Lancé dans la course aux Oscars, 5 caméras brisées nous vient tout droit de Palestine, où son réalisateur, par nécessité de filmer la lutte quotidienne des habitants de son village face à la colonisation israélienne, sacrifie cinq caméras sur le champ de bataille. Ce documentaire traite avec une subjectivité désastreuse du conflit israélo-palestinien. Prisonnier de son propre regard, Emad Burnat se trouve être incapable d’insuffler la distance nécessaire aux images prises sur le vif des révoltes palestiniennes contre l’annexion de leur territoire, et reproduit un schéma binaire qui ne se fait que captation d’un combat entre justes et envahisseurs.
Loin de nous l’idée de minorer la portée d’un tel combat – la cause est entendue depuis bien longtemps –, ce conflit sans fin est un véritable drame. Prendre sa caméra et risquer sa vie pour rendre compte de ces événements témoignent d’un courage et d’une détermination qui ne peuvent que forcer le respect. Mais c’est justement dans cette idée de « forcer », au sens du « coup de force » permanent qui se joue par exemple quotidiennement dans les médias – et qui s’applique malheureusement de manière particulière au conflit israélo-palestinien – que réside toute l’ambiguïté et, il faut le dire, la gêne provoquée par ce film. Car Emad Burnat, bien conscient qu’il traverse un terrain miné et propice à la polémique, choisit soigneusement d’éviter tout élément de discorde en un mouvement constant qui s’apparente au zapping.

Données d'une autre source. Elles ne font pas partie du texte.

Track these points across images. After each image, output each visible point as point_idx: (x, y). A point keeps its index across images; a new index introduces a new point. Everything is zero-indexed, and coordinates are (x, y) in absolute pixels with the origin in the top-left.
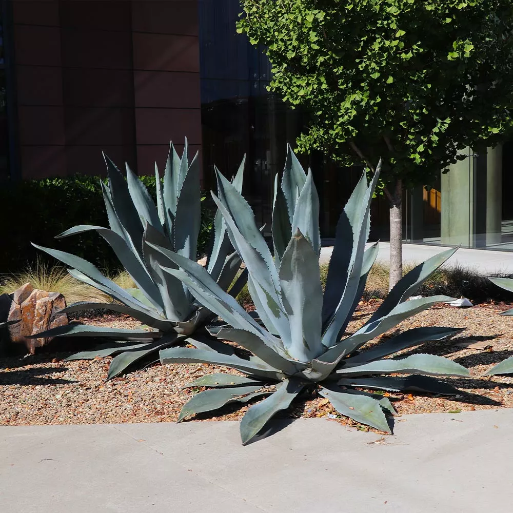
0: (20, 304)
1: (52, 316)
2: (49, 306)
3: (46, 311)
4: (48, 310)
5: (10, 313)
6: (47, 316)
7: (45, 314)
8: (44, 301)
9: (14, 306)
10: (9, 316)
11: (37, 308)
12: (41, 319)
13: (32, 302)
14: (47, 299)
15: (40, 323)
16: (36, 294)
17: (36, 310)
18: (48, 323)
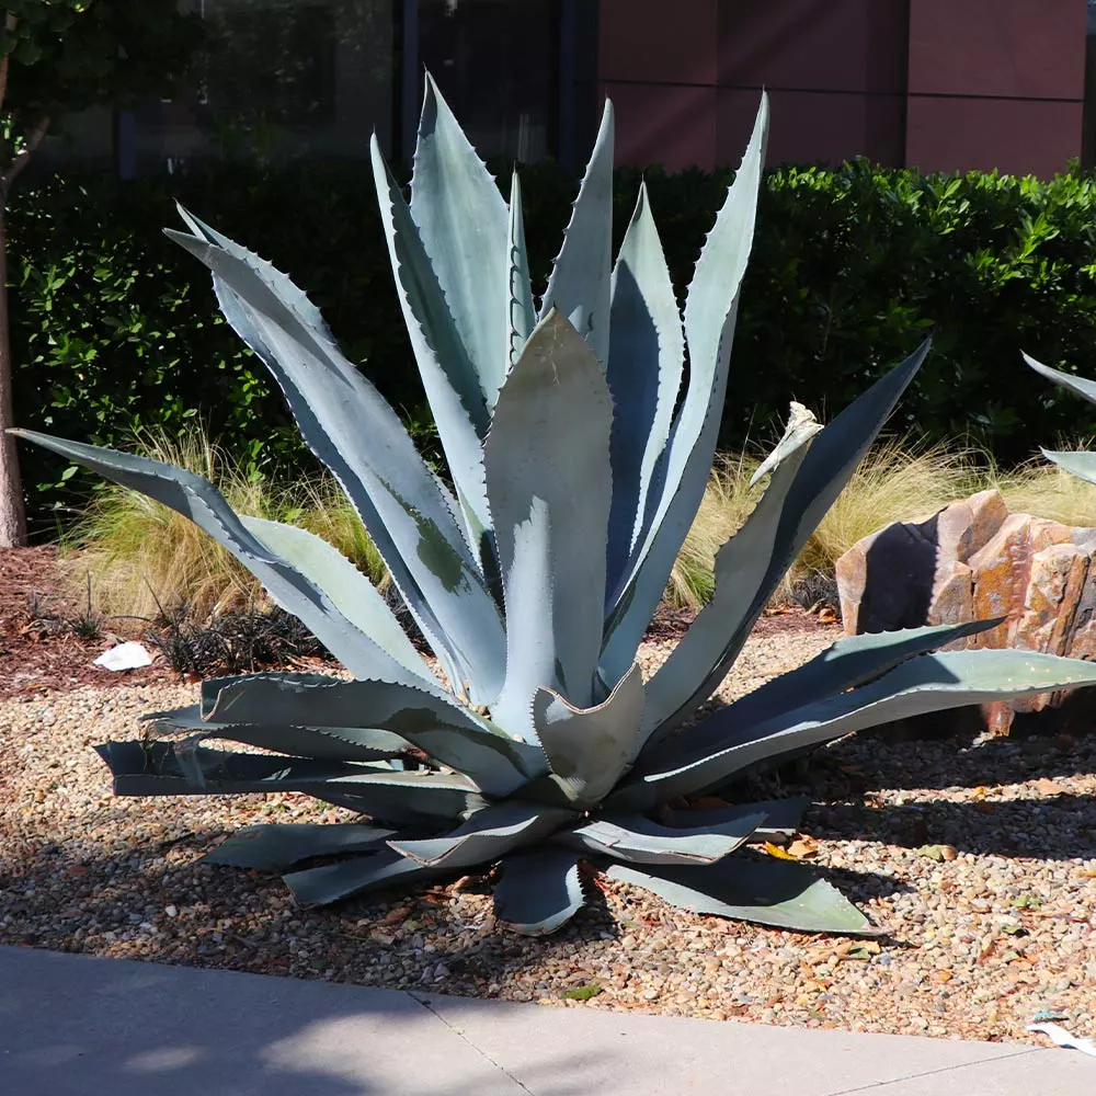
0: (964, 559)
1: (1081, 609)
2: (1075, 574)
3: (1064, 590)
4: (1071, 586)
5: (938, 590)
6: (1066, 608)
7: (1060, 601)
8: (1061, 557)
9: (948, 568)
10: (934, 601)
11: (1034, 578)
12: (1043, 618)
13: (1010, 557)
14: (1068, 550)
15: (1042, 630)
16: (1026, 529)
17: (1030, 587)
18: (1065, 632)
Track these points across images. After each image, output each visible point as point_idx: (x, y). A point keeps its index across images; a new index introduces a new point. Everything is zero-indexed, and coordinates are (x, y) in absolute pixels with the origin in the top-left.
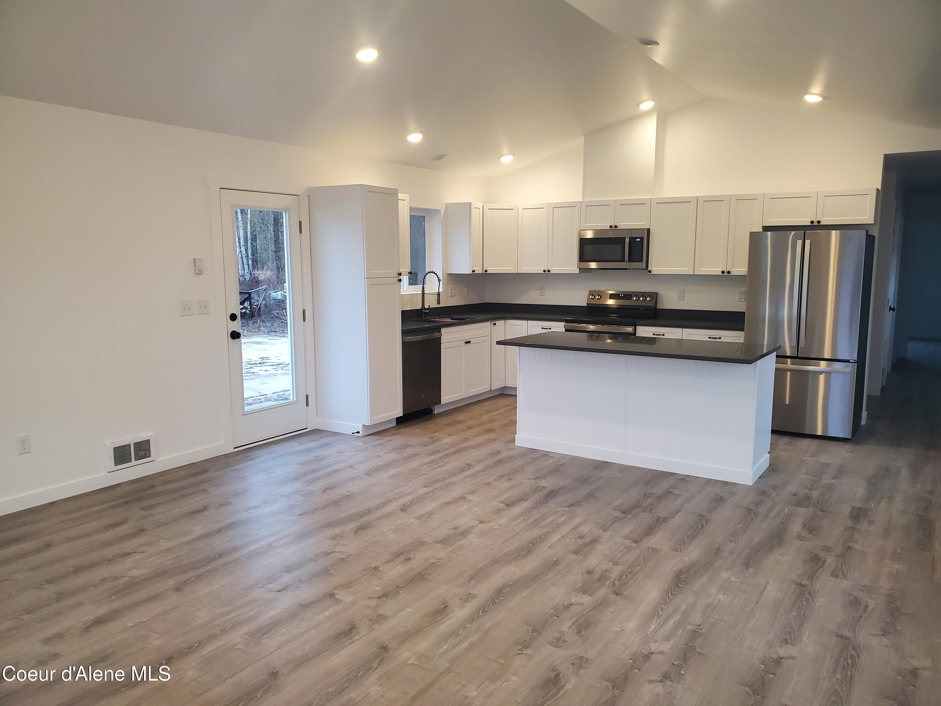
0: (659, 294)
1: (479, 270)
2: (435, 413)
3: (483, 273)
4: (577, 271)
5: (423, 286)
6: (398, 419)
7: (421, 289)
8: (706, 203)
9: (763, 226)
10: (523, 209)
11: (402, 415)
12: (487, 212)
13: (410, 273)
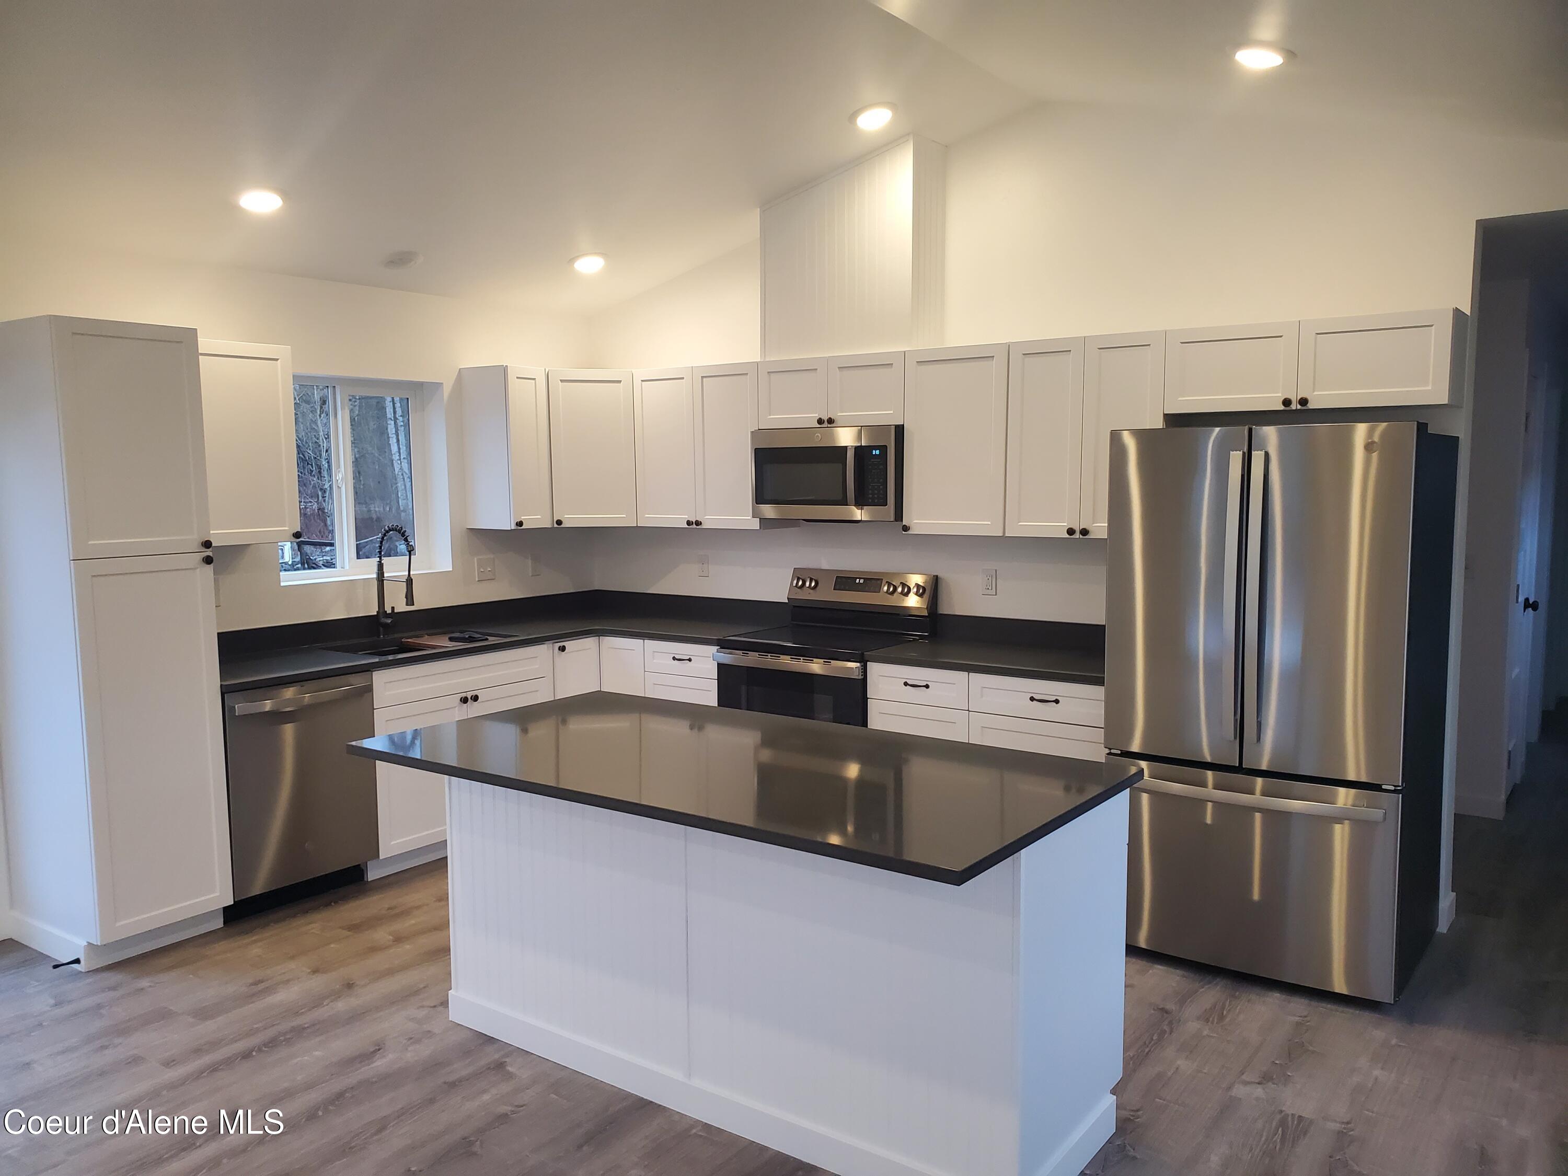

L’enchaînement des séquences, appuyé par une voix off qui oriente constamment le regard du spectateur, produit un mouvement sur-signifiant, où chaque élément a valeur de symbole de la lutte et du désarroi palestiniens, comme une course effrénée à la poursuite d’un sens se devant d’être omniprésent, et qui au mieux nivelle par le bas, ou au pire remet tout à plat. Pourtant, la promesse d’un film relatant la perte de cinq caméras sur le champ de bataille laissait espérer un recul par rapport à l’objet, et par conséquent, aux images qu’il produit. Mais ces cinq caméras ne sont finalement que les vecteurs d’un regard unique et lénifiant, qui ne cesse de révéler sa maladresse à mesure que le film progresse : place prépondérante d’un fils né pendant le conflit, et à qui la voix du réalisateur s’adresse avec, toujours en balance, les événements tragiques filmés à l’énergie. Il n’y a rien de plus important que l’engagement du réalisateur dans son film, dans la croyance que ses images peuvent changer le monde, à petite ou à grande échelle, mais le manque d’attention à tout ce qui entoure ici le conflit empêche 5 caméras brisées de prendre ses distances avec une certaine forme de chantage à l’émotion.
L’aspect très « fabriqué » du film (forte présence de la voix off du réalisateur et de la musique) verrouille toute possibilité de création d’un espace de pensée, renforcé par l’adresse constante d’un père à ce fils qui grandit trop vite dans la débâcle des affrontements. De plus, le principe d’une co-réalisation avec Guy Davidi, réalisateur israélien, qui a notamment écrit la voix off du film, pose problème. Un énoncé perçu comme très personnel a donc été écrit par un autre, ce qui vient renforcer un certain sentiment de manipulation par l’émotion. Surtout qu’il ne naît, par ailleurs, aucun dialogue fertile entre le regard d’un Palestinien et celui d’un Israélien. Il y avait pourtant là une belle matière, dans le rapport à la caméra et au regard naissant d’un filmeur qui, par la force des événements, devient cinéaste. Mais le film se rapproche finalement plus du flot d’actualité et des images du conflit que de la réflexion sur la place du filmeur (et la possibilité d’un regard cinématographique) à l’intérieur d’une zone de guerre, réflexion essentielle pour mener à bien un projet d’où puisse émerger une complexité. Dommage, donc, que le film s’échine à créer artificiellement de l’empathie là où elle existe déjà, et ne récolte in fine que les louanges escomptées d’un produit calibré pour l’émoi et l’indignation.